[The Youth of Goethe by Peter Hume Brown]@TWC D-Link bookThe Youth of Goethe CHAPTER IV 33/40
His mind was already clear that he and Friederike must separate, but he was fully conscious that he was playing a sorry part.
Exaggerated language was such an inveterate habit with him at this period of his life that it is difficult to know with what exactness his words express his real feelings.[91] That he was unhappy, however, we cannot doubt, make what reserves we may for rhetorical excesses of style.
Here are a few passages from letters addressed to his friend Salzmann during his stay at Sesenheim: "It rains without and within, and the hateful evening winds rustle among the vine leaves before my window, and my _animula vagula_ is like yonder weather-cock on the church tower." "For the honour of God I am not leaving this place just at present....

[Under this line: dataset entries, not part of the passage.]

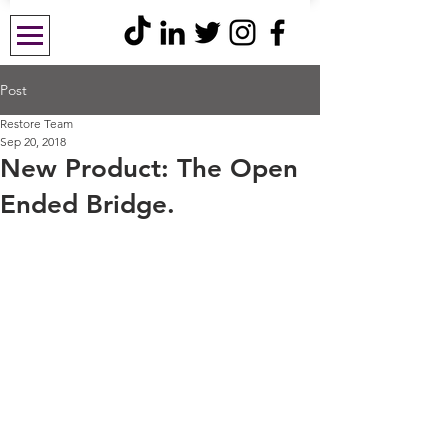
Post
Restore Team
Sep 20, 2018
New Product: The Open
Ended Bridge.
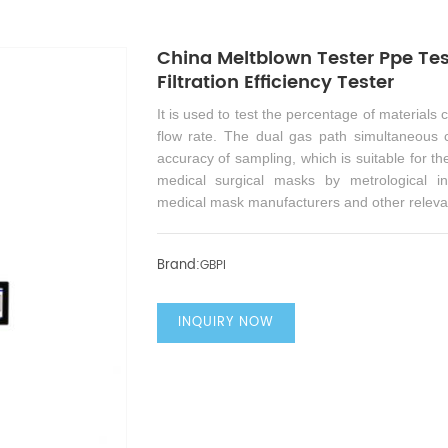
China Meltblown Tester Ppe Tes
Filtration Efficiency Tester
It is used to test the percentage of materials 
flow rate. The dual gas path simultaneous
accuracy of sampling, which is suitable for the 
medical surgical masks by metrological ins
medical mask manufacturers and other releva
Brand:
GBPI
INQUIRY NOW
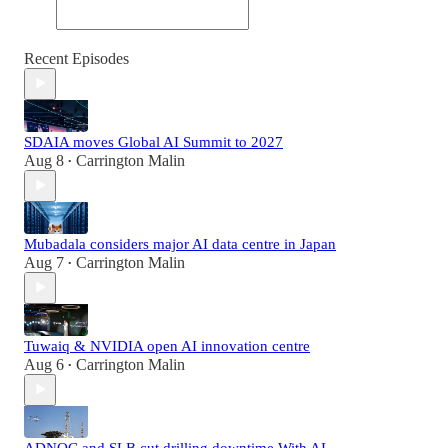
Recent Episodes
SDAIA moves Global AI Summit to 2027
Aug 8
Carrington Malin
•
Mubadala considers major AI data centre in Japan
Aug 7
Carrington Malin
•
Tuwaiq & NVIDIA open AI innovation centre
Aug 6
Carrington Malin
•
ADNOC and SLB cut drilling downtime With AI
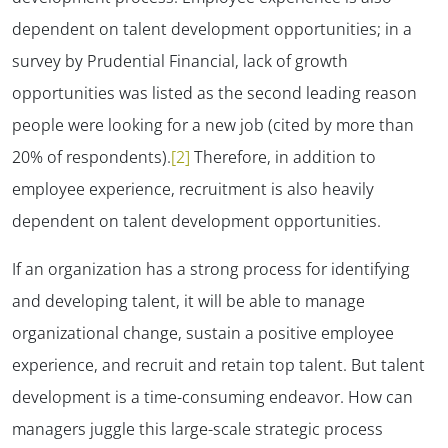
dependent on talent development opportunities; in a
survey by Prudential Financial, lack of growth
opportunities was listed as the second leading reason
people were looking for a new job (cited by more than
20% of respondents).
[2]
Therefore, in addition to
employee experience, recruitment is also heavily
dependent on talent development opportunities.
If an organization has a strong process for identifying
and developing talent, it will be able to manage
organizational change, sustain a positive employee
experience, and recruit and retain top talent. But talent
development is a time-consuming endeavor. How can
managers juggle this large-scale strategic process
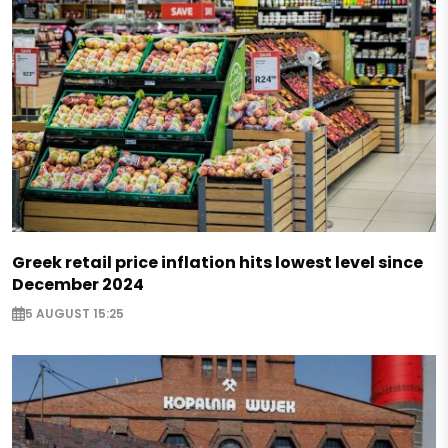
Greek retail price inflation hits lowest level since
December 2024
5 AUGUST 15:25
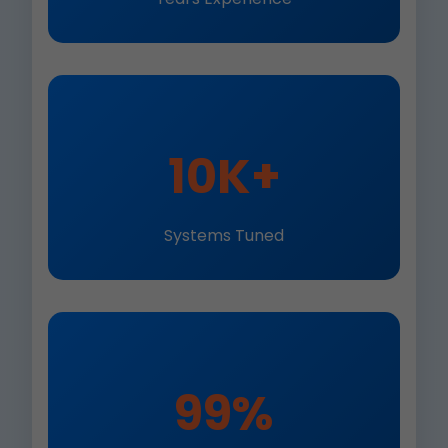
10K+
Systems Tuned
99%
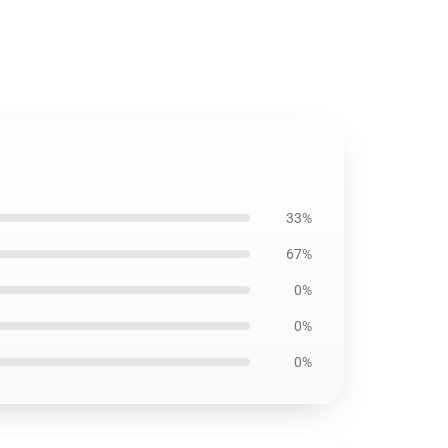
33%
67%
0%
0%
0%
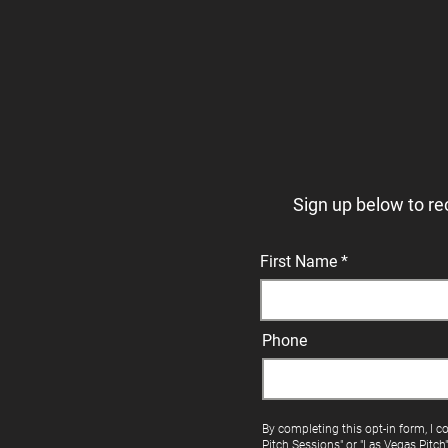
Sign up below to re
First Name
Phone
By completing this opt-in form, I c
Pitch Sessions" or "Las Vegas Pitch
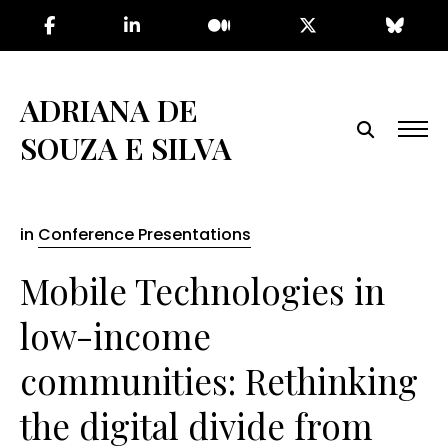
Skip
to
the
content
ADRIANA DE
SOUZA E SILVA
in
Conference Presentations
Mobile Technologies in
low-income
communities: Rethinking
the digital divide from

I am now certainly in tolerably good health; my cough, as the result of treatment and exercise, is pretty nearly gone, and I hope it will soon go altogether.
Things about me, however, are not very bright; the little one [Friederike] continues sadly ill, and that makes everything look out of joint--not to speak of _conscia mens_, unfortunately not _recti_, which I carry about with me." "It is now about time that I should return [to Strassburg]; I will and will, but what avails willing in the presence of the faces I see around me? The state of my heart is strange, and my health is as variable as usual in the world, which it is long since I have seen so beautiful.